In the past, disagreements would bother me until we sat down and dissected the argument yet sometimes those dissections would create new arguments. I used to believe that marriage meant coming to an agreement on everything and if we didn’t, then we were doomed. A bit dramatic, yes, but I didn’t grow up watching a model marriage since my parents divorced when I was very young. Anxiety and anger would spark inside me the minute we would get heated in our words and I would have a hard time letting go of it, going over what I should have said and how wrong he was for hours after the disagreement ended.
However, I have noticed a positive shift in how I handle disagreements and I how feel during and after one since making yoga a regular practice about four months ago.

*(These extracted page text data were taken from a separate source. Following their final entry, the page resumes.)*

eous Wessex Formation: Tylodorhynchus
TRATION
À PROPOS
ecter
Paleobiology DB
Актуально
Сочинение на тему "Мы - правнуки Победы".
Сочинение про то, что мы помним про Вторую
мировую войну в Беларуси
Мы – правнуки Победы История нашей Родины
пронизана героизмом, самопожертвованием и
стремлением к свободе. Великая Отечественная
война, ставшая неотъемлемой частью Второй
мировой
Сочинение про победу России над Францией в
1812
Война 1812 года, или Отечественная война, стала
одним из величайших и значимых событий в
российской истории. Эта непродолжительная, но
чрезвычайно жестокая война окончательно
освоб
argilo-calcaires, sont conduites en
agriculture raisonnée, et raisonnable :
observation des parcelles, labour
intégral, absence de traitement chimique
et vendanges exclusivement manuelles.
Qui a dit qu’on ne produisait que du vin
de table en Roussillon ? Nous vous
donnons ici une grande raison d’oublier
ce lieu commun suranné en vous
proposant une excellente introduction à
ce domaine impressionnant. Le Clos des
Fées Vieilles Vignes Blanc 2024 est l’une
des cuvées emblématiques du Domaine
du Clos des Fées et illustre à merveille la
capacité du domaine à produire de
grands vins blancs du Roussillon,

I don’t succeed every time but the below list does help me immensely. Irritations inevitably happen in marriage and sometimes linger. The list below is moment to moment tips but the more we practice them, the more they become part of our normal behaviors. And it is irrelevant if your partner practices yoga/ breathing techniques or not; we can only control ourselves and by personal betterment, we can influence our partners and in turn, our marriage.

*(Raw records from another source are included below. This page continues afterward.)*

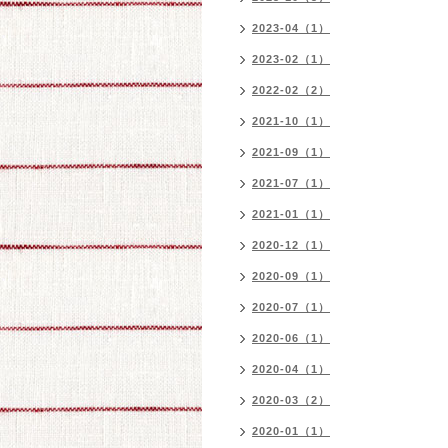
2023-04（1）
2023-02（1）
2022-02（2）
2021-10（1）
2021-09（1）
2021-07（1）
2021-01（1）
2020-12（1）
2020-09（1）
2020-07（1）
2020-06（1）
2020-04（1）
2020-03（2）
2020-01（1）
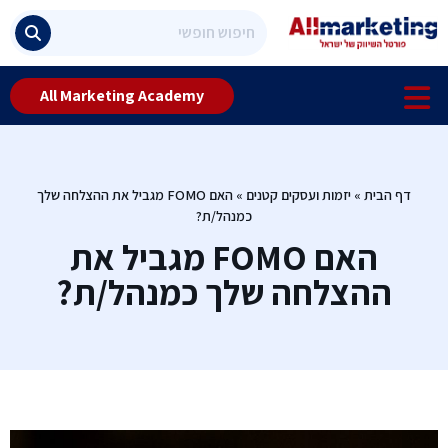
All Marketing Academy
דף הבית
»
יזמות ועסקים קטנים
»
האם FOMO מגביל את ההצלחה שלך
כמנהל/ת?
האם FOMO מגביל את
ההצלחה שלך כמנהל/ת?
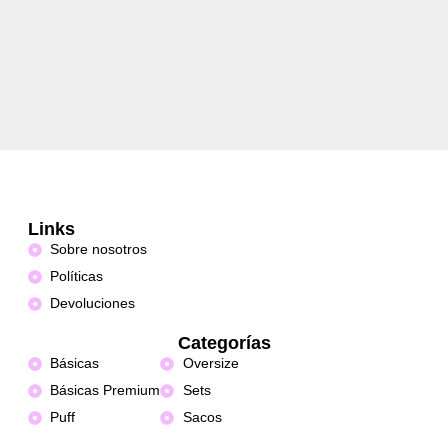
Links
Sobre nosotros
Políticas
Devoluciones
Categorías
Básicas
Oversize
Básicas Premium
Sets
Puff
Sacos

10 Ways Yoga Improves Marriage
- Pranayama (focused breathing) allows us to dissipate anger and frustration by not letting them build. Staying present by focusing on our breath prevents the “always” and “never”s from entering the scene. Whenever I feel myself getting heated, I immediately shift my focus to my breath and it really helps to regain clarity.
- Realizing that emotions and moods are fleeting and that the only constant is our breath. Once you realize this, you will truly recognize that “this too shall pass”, so it is not worth connecting to the unpleasant emotions.
- Lokah samasta sukino bhavantu translates simply to “may all beings everywhere be happy and free.” Remembering this chant and that everybody seeks freedom and happiness allows us to feel more connected to our spouse rather than distanced.
- Meditation during yoga brings clarity to the mind so that disagreements can be more clearly explained without the ego’s relentless defenses spouting anything to win so that you forget your original point.
- More physical flexibility gained from asana certainly never hurt intimacy in a marriage.
- Mental and emotional flexibility by remembering the above mantra helps to realize that your spouse wants to be happy even if they may seek it in different ways than you. Flexibility breeds tolerance.
- Staying present allows a marriage to move forward. Most partners have at some point said or done something to the other that they regret. Staying present allows one to forgive past mistakes and not project into the future.
- Connecting to the divine within us all, whether you call it God, Oneness, or anything else, allows love to flow more freely to fellow humans, including your spouse. This love for your spouse deepens and enriches marriage.
- Letting go of the ego, even if for brief moments each day allows each of us to let go of our insecurities, seeing ourselves as part of a greater divine thereby allowing us to be true and honest in our relationships.
- Lifting the heart in asana and in life through meditation, pranayama, letting go and seeking the divine bring about a lightness opening us up to more joy and laughter. In day-to-day life in marriage, especially with children, it is easy to get caught up in the “business” of family life which can weigh us down. Lightening up and laughing in marriage is a key to a lifetime of happiness.